Niclas Andersson nican at nsc.liu.se
Thu Apr 5 09:45:01 EDT 2001

> don't get me wrong - AMD makes good stuff.  but just because whiz-bang
> processor comes out doesn't mean you can do whiz-bang stuff right away.
> and if you're running an App that is *performance* bound, then it's
> *your* job to figure out how to make it run as fast as possible on the
> hardware you've got, and optimize it accordingly.  never trust a
> compiler to do it right.  you can easily get 50-500% improvements in
> your programs if you know how to do this.  the same thing applies to
> partitioning the communication latencies in parallel apps.  but as 
> always, this is application-specific and YMMV.

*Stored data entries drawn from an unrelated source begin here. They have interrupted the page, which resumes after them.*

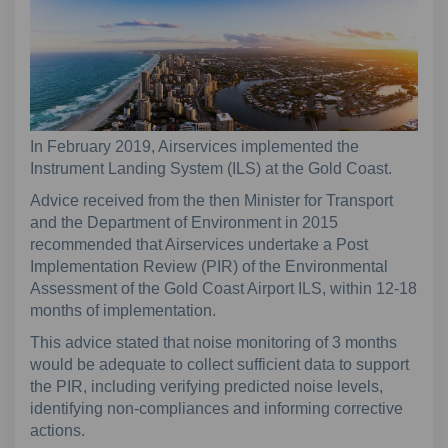
In February 2019, Airservices implemented the
Instrument Landing System (ILS) at the Gold Coast.
Advice received from the then Minister for Transport
and the Department of Environment in 2015
recommended that Airservices undertake a Post
Implementation Review (PIR) of the Environmental
Assessment of the Gold Coast Airport ILS, within 12-18
months of implementation.
This advice stated that noise monitoring of 3 months
would be adequate to collect sufficient data to support
the PIR, including verifying predicted noise levels,
identifying non-compliances and informing corrective
actions.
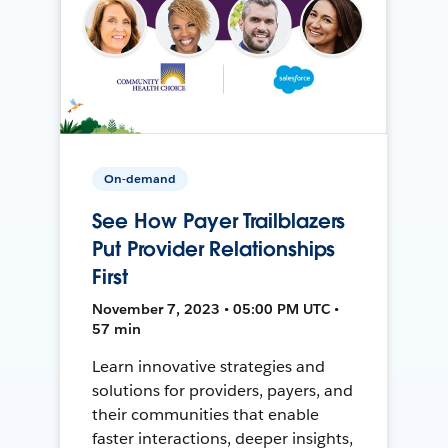
On-demand
See How Payer Trailblazers
Put Provider Relationships
First
November 7, 2023 • 05:00 PM UTC •
57 min
Learn innovative strategies and
solutions for providers, payers, and
their communities that enable
faster interactions, deeper insights,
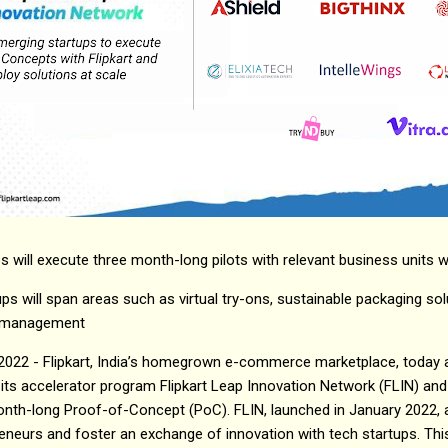
s will execute three month-long pilots with relevant business units wi
ups will span areas such as virtual try-ons, sustainable packaging sol
in management
2022 - Flipkart, India’s homegrown e-commerce marketplace, today 
r its accelerator program Flipkart Leap Innovation Network (FLIN) and
onth-long Proof-of-Concept (PoC). FLIN, launched in January 2022, 
neurs and foster an exchange of innovation with tech startups. This 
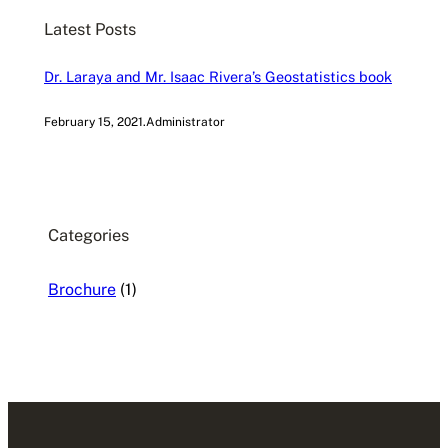
c
Latest Posts
h
Dr. Laraya and Mr. Isaac Rivera’s Geostatistics book
February 15, 2021
.
Administrator
Categories
Brochure
(1)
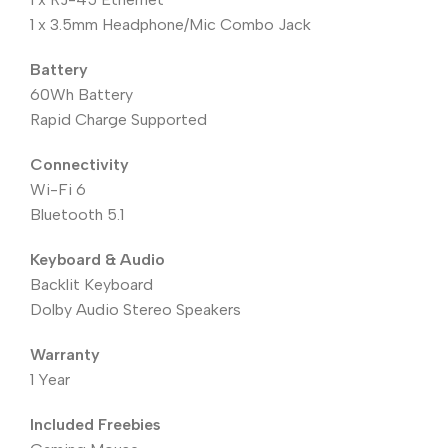
1 x 3.5mm Headphone/Mic Combo Jack
Battery
60Wh Battery
Rapid Charge Supported
Connectivity
Wi-Fi 6
Bluetooth 5.1
Keyboard & Audio
Backlit Keyboard
Dolby Audio Stereo Speakers
Warranty
1 Year
Included Freebies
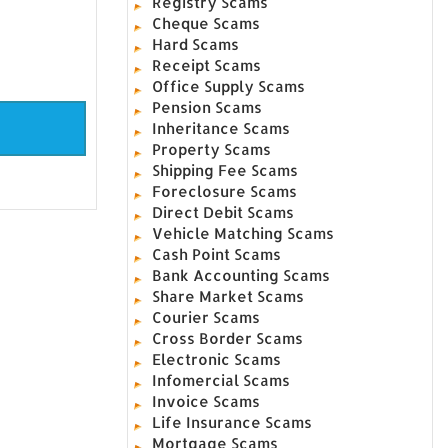
Registry Scams
Cheque Scams
Hard Scams
Receipt Scams
Office Supply Scams
Pension Scams
Inheritance Scams
Property Scams
Shipping Fee Scams
Foreclosure Scams
Direct Debit Scams
Vehicle Matching Scams
Cash Point Scams
Bank Accounting Scams
Share Market Scams
Courier Scams
Cross Border Scams
Electronic Scams
Infomercial Scams
Invoice Scams
Life Insurance Scams
Mortgage Scams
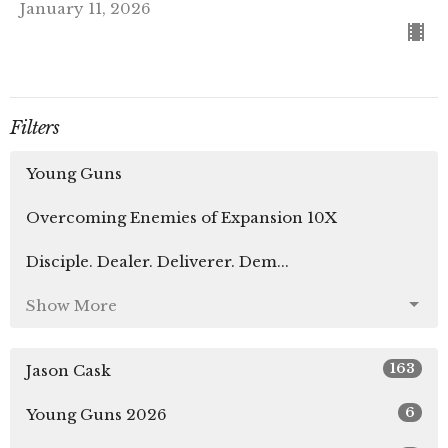
January 11, 2026
Filters
Young Guns
Overcoming Enemies of Expansion 10X
Disciple. Dealer. Deliverer. Dem...
Show More
163
Jason Cask
6
Young Guns 2026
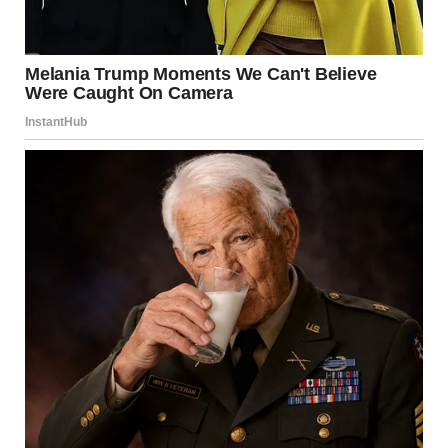
For the first time in a while, she chose experience over
routine. Curiosity over hesitation.
And that choice, simple as it seemed, carried meaning.
Balancing Excitement With
Awareness
While embracing new experiences is valuable, it is equally
important to stay grounded.
Practical awareness matters:
Know your environment
Stay connected with trusted people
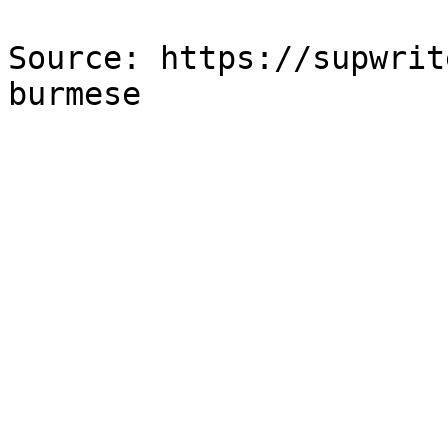
Source: https://supwrit
burmese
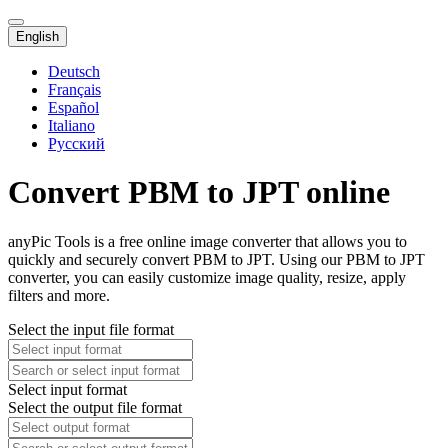
English
Deutsch
Français
Español
Italiano
Русский
Convert PBM to JPT online
anyPic Tools is a free online image converter that allows you to
quickly and securely convert PBM to JPT. Using our PBM to JPT
converter, you can easily customize image quality, resize, apply
filters and more.
Select the input file format
Select input format
Select the output file format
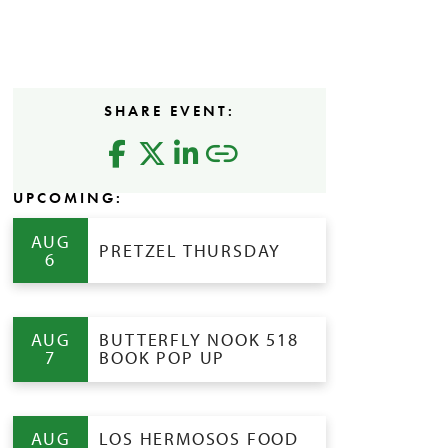
SHARE EVENT:
UPCOMING:
AUG
PRETZEL THURSDAY
6
AUG
BUTTERFLY NOOK 518
7
BOOK POP UP
AUG
LOS HERMOSOS FOOD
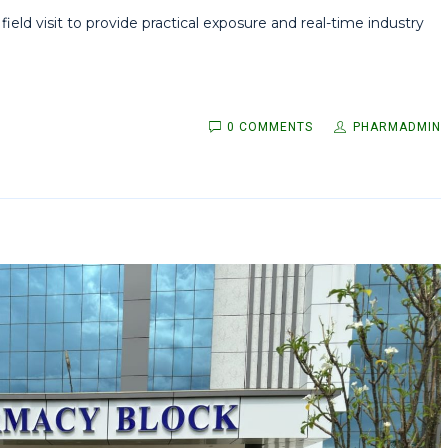
ld visit to provide practical exposure and real-time industry
0 COMMENTS
PHARMADMIN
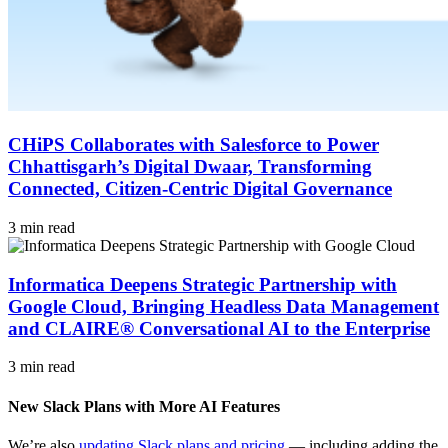
CHiPS Collaborates with Salesforce to Power
Chhattisgarh’s Digital Dwaar, Transforming
Connected, Citizen-Centric Digital Governance
3 min read
Informatica Deepens Strategic Partnership with
Google Cloud, Bringing Headless Data Management
and CLAIRE® Conversational AI to the Enterprise
3 min read
New Slack Plans with More AI Features
We’re also
updating Slack plans and pricing
— including adding the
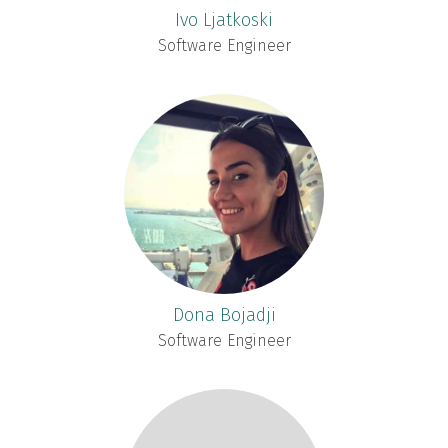
Ivo Ljatkoski
Software Engineer
Dona Bojadji
Software Engineer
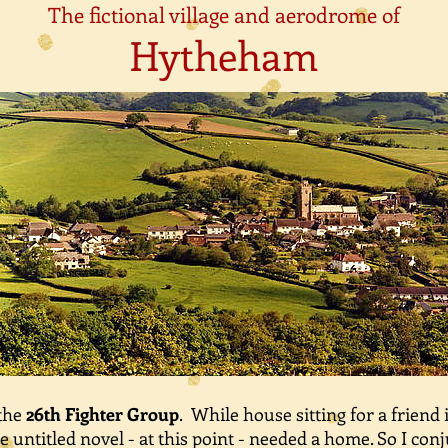
The fictional village and aerodrome of
Hytheham
 the
26th Fighter Group
. While house sitting for a friend 
untitled novel - at this point - needed a home. So I co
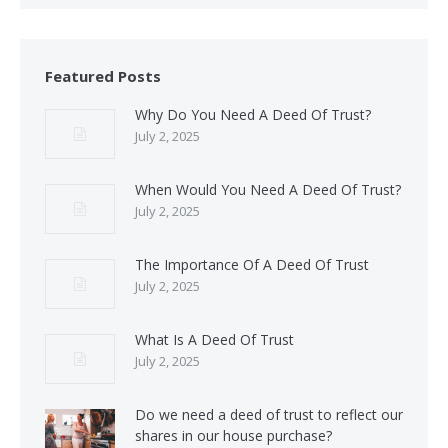
Featured Posts
Why Do You Need A Deed Of Trust?
July 2, 2025
When Would You Need A Deed Of Trust?
July 2, 2025
The Importance Of A Deed Of Trust
July 2, 2025
What Is A Deed Of Trust
July 2, 2025
Do we need a deed of trust to reflect our
shares in our house purchase?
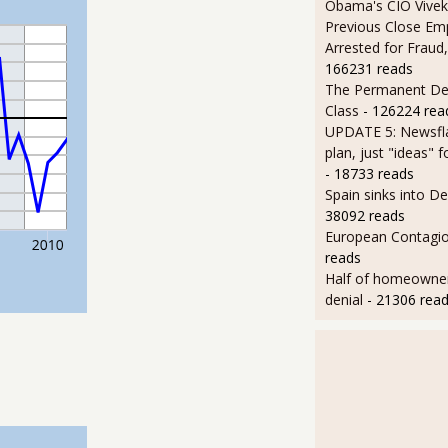
Obama's CIO Vivek
Previous Close Em
Arrested for Fraud,
166231 reads
The Permanent D
Class
- 126224 rea
UPDATE 5: Newsfla
plan, just "ideas" 
- 18733 reads
Spain sinks into D
38092 reads
European Contagi
reads
Half of homeowners 
denial
- 21306 rea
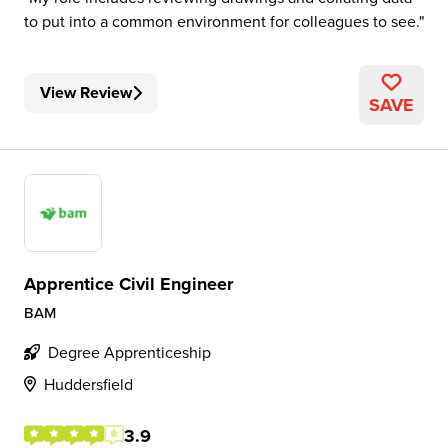
to put into a common environment for colleagues to see.
View Review
SAVE
Apprentice Civil Engineer
BAM
Degree Apprenticeship
Huddersfield
3.9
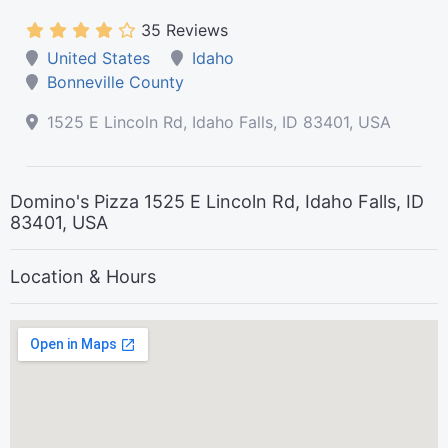
35 Reviews
United States
Idaho
Bonneville County
1525 E Lincoln Rd, Idaho Falls, ID 83401, USA
Domino's Pizza 1525 E Lincoln Rd, Idaho Falls, ID
83401, USA
Location & Hours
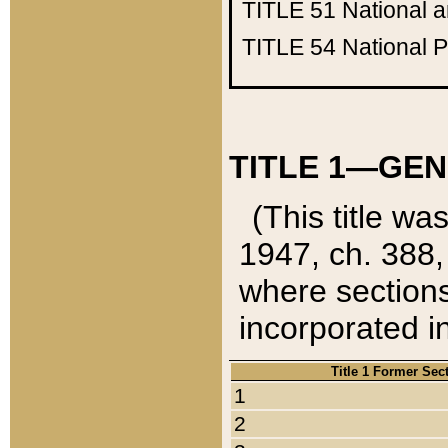
TITLE 51
National 
TITLE 54
National 
TITLE 1—GEN
(This title wa
1947, ch. 388,
where sections
incorporated in
Title 1 Former Sec
1
2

Yes, I definitely agree on that. The possible performance improvements from
optimization are getting larger and larger for every new architecture. However,
before I buy a new computer and from a technology watch point of view I want to
see that it runs faster generally speaking (the
between-tumb-and-finger-benchmark). OS, standard apps, middleware, etc., bits
and pieces that is available and I can not or will not manually optimize for
every architecture. The computer/compiler should do a good, general effort on
performance on these.  I can not motivate the high cost of a new P4 with only
possible future performance. Therefore I tend to use, as a first test, well
known benchmarks. After that it becomes application specific and often requires
more time and effort to optimize and benchmark. That amount of time is
difficult to get before a purchase is made unless you are talking about large
scale cluster.

I became enthusiastically suprised by the good NAS performance. A benchmark
suite is never telling the the whole story but I have always regarded the NAS
benchmark suite as a good collection of well written benchmarks that
often reveals strengths and weaknesses and gives an hint of how other codes
will perform even in other application fields. Apparently, I have to revise my
view here.

Unfortunately, I no longer have access to a P4. It was just a test to see how
much effort I would have to spend to get good performance out a few
applications. If I could get any boost from just choosing P4 or if I had to
work on the code and optimize it. I will wait for some SSE2 support in
compilers and then restart evaluation. In the mean time I'll stick to Athlons.
They work well in our clusters and provide good performance to our users.

www.anandtech.com has an article today on "Socket-A Chipset Comparison" that
can shed some light on the performance of DDR SDRAM.